I also love the three JoJos reunited. Family pride has actually been a fairly prevalent theme throughout all the seasons, but draws little attention from critics, which is surprising considering the premise is based on following the Joestar family. The family theme has a multitude of implications. First of all, the majority of issues faced in the series center around protecting, saving, or avenging a family member. Just to name a few: Jonathan pursued Dio in part because of his father’s death by Dio, Jonathan also sacrificed himself for his son, Joseph fights the idols to protect his grandmother, and later Jotaro and Joseph fight to save Holly, and now Josuke fights to protect his mother. But this is not just true of the JoJo line. For example, Polnareff fights to avenge his sister, Ceasar fights for the honor of his late father, and Okuyasu fights to avenge his father.
Another thing I have noted about the family pride theme is that characters, especially male protagonists, feel an extraordinary responsibility towards protecting their family. Also, if their family meets harm in any way, then the males feel responsible for what happened. You see this a lot in characters like Polnareff and Jotaro, who are both left enraged when the women in their life (sister and mother) are harmed.
Another common theme, with exception to Lisa Lisa (Joseph’s mother), is that the men most always protect women. Even with Lisa Lisa, Joseph had to come save her when Kars tried to kill her. As far as my understanding, there is only one female JoJo to date (Jotaro’s daughter) who is the main protagonist of the sixth story. Although this does come off as a bit sexist, given the gender equality realities in Japan, especially when the books were written, this doesn’t surprise me.

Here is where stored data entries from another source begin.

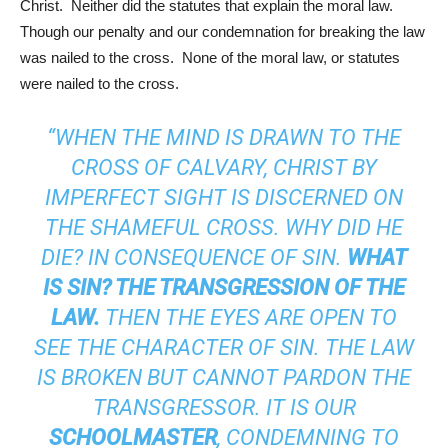
Christ. Neither did the statutes that explain the moral law.
Though our penalty and our condemnation for breaking the law
was nailed to the cross. None of the moral law, or statutes
were nailed to the cross.
“WHEN THE MIND IS DRAWN TO THE
CROSS OF CALVARY, CHRIST BY
IMPERFECT SIGHT IS DISCERNED ON
THE SHAMEFUL CROSS. WHY DID HE
DIE? IN CONSEQUENCE OF SIN.
WHAT
IS SIN? THE TRANSGRESSION OF THE
LAW.
THEN THE EYES ARE OPEN TO
SEE THE CHARACTER OF SIN. THE LAW
IS BROKEN BUT CANNOT PARDON THE
TRANSGRESSOR. IT IS OUR
SCHOOLMASTER
, CONDEMNING TO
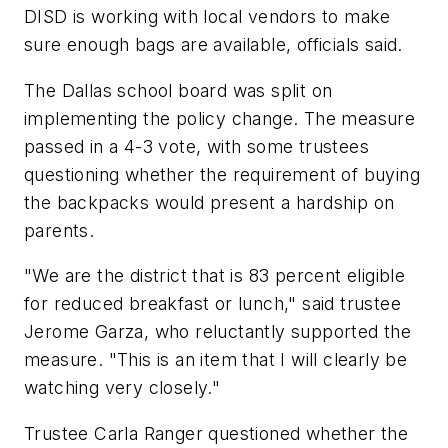
DISD is working with local vendors to make
sure enough bags are available, officials said.
The Dallas school board was split on
implementing the policy change. The measure
passed in a 4-3 vote, with some trustees
questioning whether the requirement of buying
the backpacks would present a hardship on
parents.
"We are the district that is 83 percent eligible
for reduced breakfast or lunch," said trustee
Jerome Garza, who reluctantly supported the
measure. "This is an item that I will clearly be
watching very closely."
Trustee Carla Ranger questioned whether the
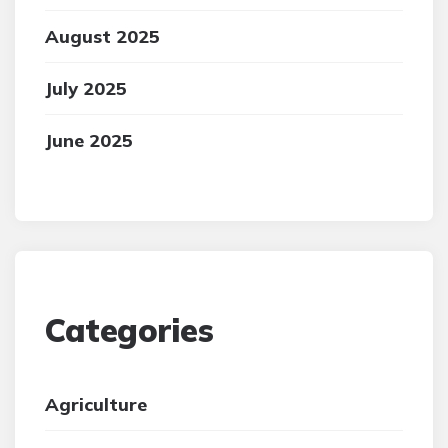
August 2025
July 2025
June 2025
Categories
Agriculture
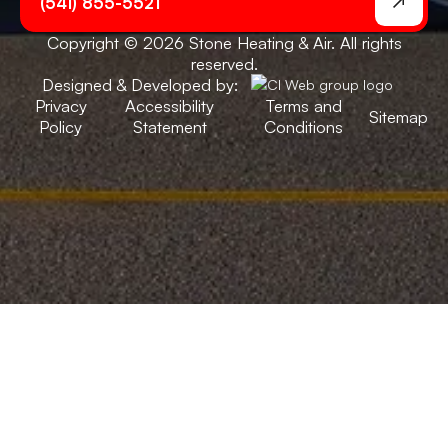
(541) 855-5521
Copyright © 2026 Stone Heating & Air. All rights
reserved.
Designed & Developed by:
Privacy
Accessibility
Terms and
Sitemap
Policy
Statement
Conditions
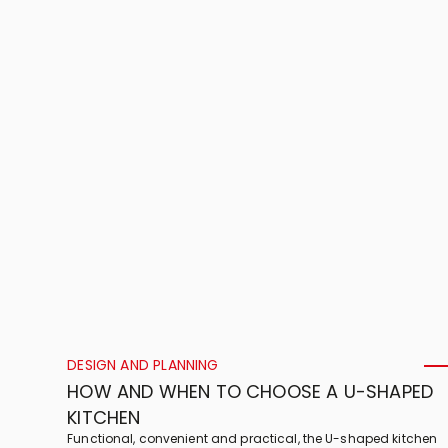
DESIGN AND PLANNING
HOW AND WHEN TO CHOOSE A U-SHAPED
KITCHEN
Functional, convenient and practical, the U-shaped kitchen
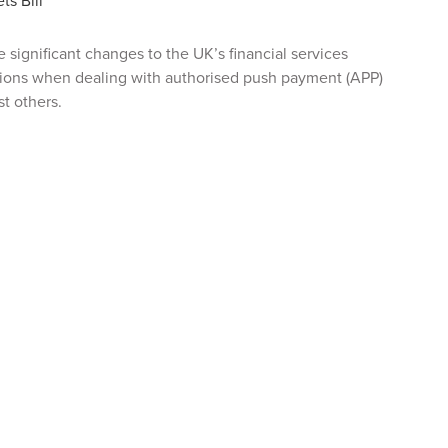
ts Bill
 significant changes to the UK’s financial services
tions when dealing with authorised push payment (APP)
t others.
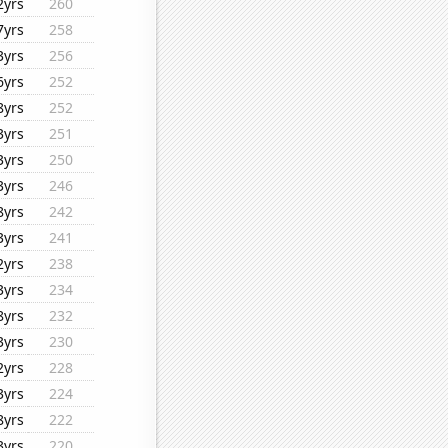
2yrs
260
7yrs
258
3yrs
256
6yrs
252
8yrs
252
3yrs
251
3yrs
250
3yrs
246
8yrs
242
3yrs
241
2yrs
238
3yrs
234
8yrs
232
3yrs
230
2yrs
228
3yrs
224
8yrs
222
3yrs
220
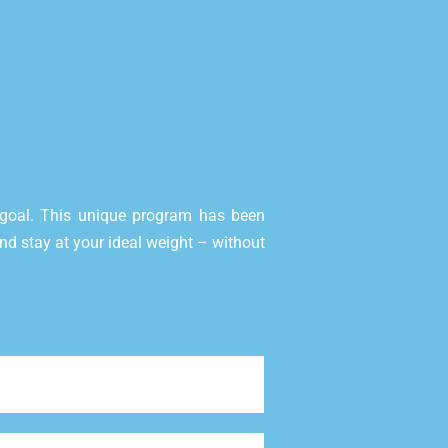
goal. This unique program has been
 and stay at your ideal weight – without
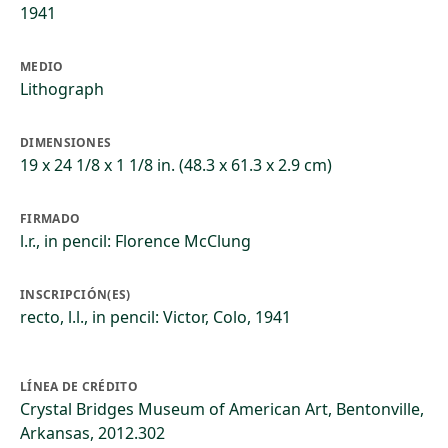
1941
MEDIO
Lithograph
DIMENSIONES
19 x 24 1/8 x 1 1/8 in. (48.3 x 61.3 x 2.9 cm)
FIRMADO
l.r., in pencil: Florence McClung
INSCRIPCIÓN(ES)
recto, l.l., in pencil: Victor, Colo, 1941
LÍNEA DE CRÉDITO
Crystal Bridges Museum of American Art, Bentonville,
Arkansas, 2012.302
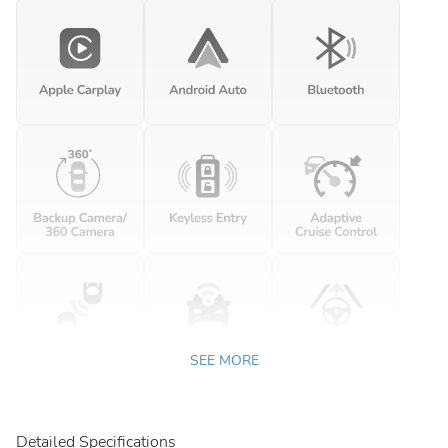
SEE MORE
Detailed Specifications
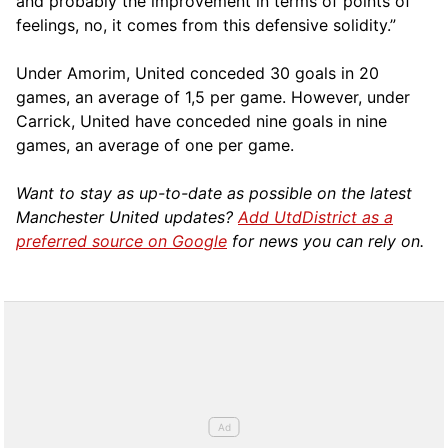
and probably the improvement in terms of points of
feelings, no, it comes from this defensive solidity.”
Under Amorim, United conceded 30 goals in 20
games, an average of 1,5 per game. However, under
Carrick, United have conceded nine goals in nine
games, an average of one per game.
Want to stay as up-to-date as possible on the latest
Manchester United updates?
Add UtdDistrict as a
preferred source on Google
for news you can rely on.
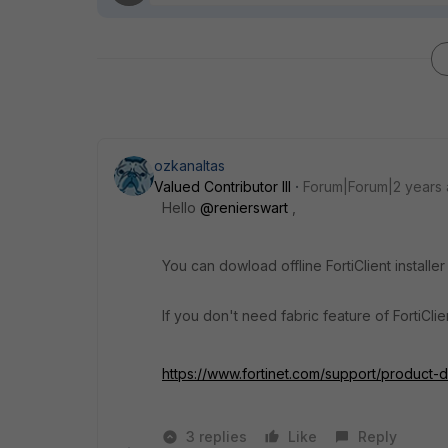
ozkanaltas
Valued Contributor III
Forum|Forum|2 years
Hello
@renierswart
,
You can dowload offline FortiClient installe
If you don't need fabric feature of FortiClie
https://www.fortinet.com/support/product-d
3 replies
Like
Reply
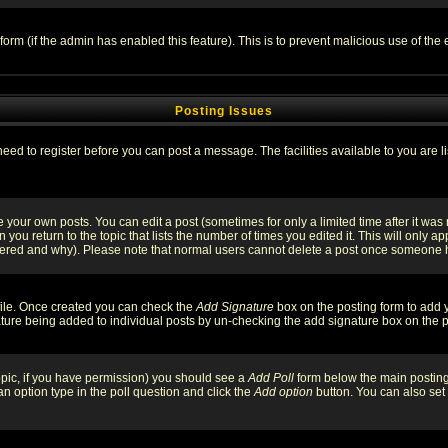
l form (if the admin has enabled this feature). This is to prevent malicious use of 
Posting Issues
need to register before you can post a message. The facilities available to you are l
your own posts. You can edit a post (sometimes for only a limited time after it was
 you return to the topic that lists the number of times you edited it. This will only ap
ltered and why). Please note that normal users cannot delete a post once someone 
rofile. Once created you can check the
Add Signature
box on the posting form to add y
nature being added to individual posts by un-checking the add signature box on the p
 topic, if you have permission) you should see a
Add Poll
form below the main posting 
t an option type in the poll question and click the
Add option
button. You can also set a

The last thing I want to mention right now (on this theme) is that the “goodness” of any given character directly correlates with how much the character loves/tries to protect their family. At one end of the spectrum, the JoJo’s are big on family, and are the protagonists. Alternatively, Dio is the ultimate villain, and he always wished his family harm and only valued himself. Okuyasu and his brother are also great examples; Okuyasu loved his brother, but his brother always claimed him to be a menace and held little concern for Okuyasu’s safety. Consequently, Big brother bit the dust, while Okuyasu, who retained his love, is left standing and is now a protagonist. Similarly, Ceasar used to want to kill his father, and was going down a dark gang-filled path, that is until his father risked his life to save Ceasar, which made Ceasar regain respect and love for his father (boom, protagonist!).